The small St Nicholas Church (Nikolajevska crkva) is the oldest Orthodox church in Novi Sad, mentioned in official records from 1739 as the endowment of the Bogadanović family, wealthy merchants in the city at that time. The church served as both a Serbian and a Greek Orthodox place of worship for many years. It was damaged in the 1849 bombardment of the city, and again in 1862, after which it was renovated at the expense of benefactors Jovan and Marija Trandafil. The church, unusually, has a small gold-plated onion dome in the style of a Russian Orthodox church.

The Gallery of Matica Srpska was founded by Matica Srpska in Budapest in 1826 and opened to the public in 1847. In 1864, the gallery was transferred to Novi Sad and it was placed in its current building in 1958. The gallery, one of the best collections of paintings in the country, represents Serbian artists working in Vojvodina from the 17th to the 20th century. The collection is spread throughout 19 rooms and laid out in chronological order.
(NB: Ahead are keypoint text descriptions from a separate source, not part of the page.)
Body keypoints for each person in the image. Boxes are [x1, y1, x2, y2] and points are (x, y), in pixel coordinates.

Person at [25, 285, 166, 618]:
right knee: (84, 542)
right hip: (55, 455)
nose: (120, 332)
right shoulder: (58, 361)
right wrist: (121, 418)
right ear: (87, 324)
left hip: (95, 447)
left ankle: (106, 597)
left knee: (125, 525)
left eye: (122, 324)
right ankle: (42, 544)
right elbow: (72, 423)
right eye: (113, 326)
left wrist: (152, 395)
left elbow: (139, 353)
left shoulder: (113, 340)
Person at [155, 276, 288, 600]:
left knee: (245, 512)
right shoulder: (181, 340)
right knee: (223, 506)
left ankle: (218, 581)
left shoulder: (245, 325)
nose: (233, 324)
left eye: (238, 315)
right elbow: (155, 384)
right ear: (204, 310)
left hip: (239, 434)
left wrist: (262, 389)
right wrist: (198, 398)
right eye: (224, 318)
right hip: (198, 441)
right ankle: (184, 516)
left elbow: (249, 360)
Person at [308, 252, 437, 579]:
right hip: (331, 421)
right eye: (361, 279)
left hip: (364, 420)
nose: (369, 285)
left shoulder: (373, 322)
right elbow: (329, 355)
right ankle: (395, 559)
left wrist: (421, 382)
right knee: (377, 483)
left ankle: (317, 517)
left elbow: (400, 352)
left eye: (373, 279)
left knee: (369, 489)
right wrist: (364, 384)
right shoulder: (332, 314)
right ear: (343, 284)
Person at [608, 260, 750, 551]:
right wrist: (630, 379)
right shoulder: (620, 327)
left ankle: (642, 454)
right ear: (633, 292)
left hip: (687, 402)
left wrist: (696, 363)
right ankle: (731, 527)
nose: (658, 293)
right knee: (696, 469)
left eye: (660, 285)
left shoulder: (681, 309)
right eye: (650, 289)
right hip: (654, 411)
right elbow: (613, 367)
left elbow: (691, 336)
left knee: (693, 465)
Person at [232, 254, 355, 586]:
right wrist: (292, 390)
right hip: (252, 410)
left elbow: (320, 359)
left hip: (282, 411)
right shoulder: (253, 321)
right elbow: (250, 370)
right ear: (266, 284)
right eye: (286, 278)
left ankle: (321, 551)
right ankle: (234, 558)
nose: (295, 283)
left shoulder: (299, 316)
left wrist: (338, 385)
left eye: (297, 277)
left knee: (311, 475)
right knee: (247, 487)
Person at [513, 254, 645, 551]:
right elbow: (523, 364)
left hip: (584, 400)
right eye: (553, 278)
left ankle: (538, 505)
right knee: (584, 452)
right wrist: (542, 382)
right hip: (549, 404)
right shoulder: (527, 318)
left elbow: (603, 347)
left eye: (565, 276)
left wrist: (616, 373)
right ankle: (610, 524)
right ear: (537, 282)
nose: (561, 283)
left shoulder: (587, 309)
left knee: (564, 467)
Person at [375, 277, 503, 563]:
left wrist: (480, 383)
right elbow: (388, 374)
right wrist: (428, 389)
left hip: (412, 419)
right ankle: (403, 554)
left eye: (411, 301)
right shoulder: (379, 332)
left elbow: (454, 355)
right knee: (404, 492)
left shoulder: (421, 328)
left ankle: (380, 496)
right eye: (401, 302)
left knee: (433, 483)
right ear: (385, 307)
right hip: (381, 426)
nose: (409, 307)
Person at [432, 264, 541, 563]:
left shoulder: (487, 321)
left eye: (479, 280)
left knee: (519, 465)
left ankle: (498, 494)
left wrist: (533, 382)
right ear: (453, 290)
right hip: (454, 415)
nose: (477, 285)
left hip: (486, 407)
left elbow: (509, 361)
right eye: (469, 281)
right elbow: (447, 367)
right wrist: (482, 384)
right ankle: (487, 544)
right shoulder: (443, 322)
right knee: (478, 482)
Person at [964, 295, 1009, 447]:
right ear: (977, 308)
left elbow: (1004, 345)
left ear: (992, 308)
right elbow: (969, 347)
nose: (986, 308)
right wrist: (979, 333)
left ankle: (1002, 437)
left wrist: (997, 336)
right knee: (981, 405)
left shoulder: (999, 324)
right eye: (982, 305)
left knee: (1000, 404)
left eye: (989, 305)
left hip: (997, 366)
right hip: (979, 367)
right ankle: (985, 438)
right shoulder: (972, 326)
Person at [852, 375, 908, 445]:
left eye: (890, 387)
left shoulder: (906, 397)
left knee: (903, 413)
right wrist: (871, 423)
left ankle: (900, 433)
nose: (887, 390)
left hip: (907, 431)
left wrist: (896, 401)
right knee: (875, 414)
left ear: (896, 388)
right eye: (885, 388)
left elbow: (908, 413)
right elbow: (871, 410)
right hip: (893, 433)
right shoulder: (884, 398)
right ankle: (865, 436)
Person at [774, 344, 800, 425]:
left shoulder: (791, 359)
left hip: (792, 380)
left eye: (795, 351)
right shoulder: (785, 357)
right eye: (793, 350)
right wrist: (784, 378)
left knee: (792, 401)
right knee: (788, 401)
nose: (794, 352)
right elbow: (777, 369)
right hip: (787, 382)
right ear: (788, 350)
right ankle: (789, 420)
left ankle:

The ground floor is given over to copies of frescoes taken from various Fruška Gora monasteries. The works on the first floor are mostly 18th century and are largely of a religious nature and by unknown artists. In the rooms representing the 19th century, the works of Pavle Simić (1818–76) and Đura Jaksić (1832–78) feature heavily but there are also some fine, very human portraits by Pavel Burković (1772–1830) and by Nikola Aleksić (1811–73), whose women all seem to wear a provocative expression that lies somewhere between conspiratorial and sexually precocious. 

Getting to Novi Sad

By bus

Over 30 buses a day link Novi Sad’s long-distance bus station at Bulevar Jaše Tomića 6 with Belgrade; some of these are express buses that use the motorway, while others are slower and stop more frequently along the way. Fares are between 500din and 800din, depending on the speed of the service. The larger towns in Vojvodina like Subotica and Zrenjanin are also well connected, with at least ten departures a day, but even more distant destinations like Niš or Novi Pazar have at least one direct daily service.

The city has a number of international services too, with fairly regular buses to Vukovar, Osijek and Zagreb (Croatia), Sarajevo and Banja Luka (Bosnia), Budapest (Hungary), Skopje (North Macedonia) and Budva, Tivat and Podgorica (Montenegro).

By train

For the immediate future trains no longer link Belgrade with Budapest by way of Novi Sad railway station. One train a day serves Budapest, leaving mid-morning, although this requires a transfer of trains at Kelebija on the Hungarian border. Of the domestic services, nine trains leave daily for Subotica, and ten run to Sombor; both services take around 2½ hours to complete the journey.

By air

Novi Sad does not have its own commercial airport, but it is only an hour’s drive from Belgrade’s Nikola Tesla Airport. Arriving from abroad, it is possible to pre-book a transfer between Budapest or Belgrade Airport and Novi Sad with local taxi firms like Genelux or Heligon; these charge for the whole vehicle so the cost will be dependent on the total number of passengers – if all seats are taken it will be around €10 per person. Transfers can also be booked online at belgradeairporttransfer.com.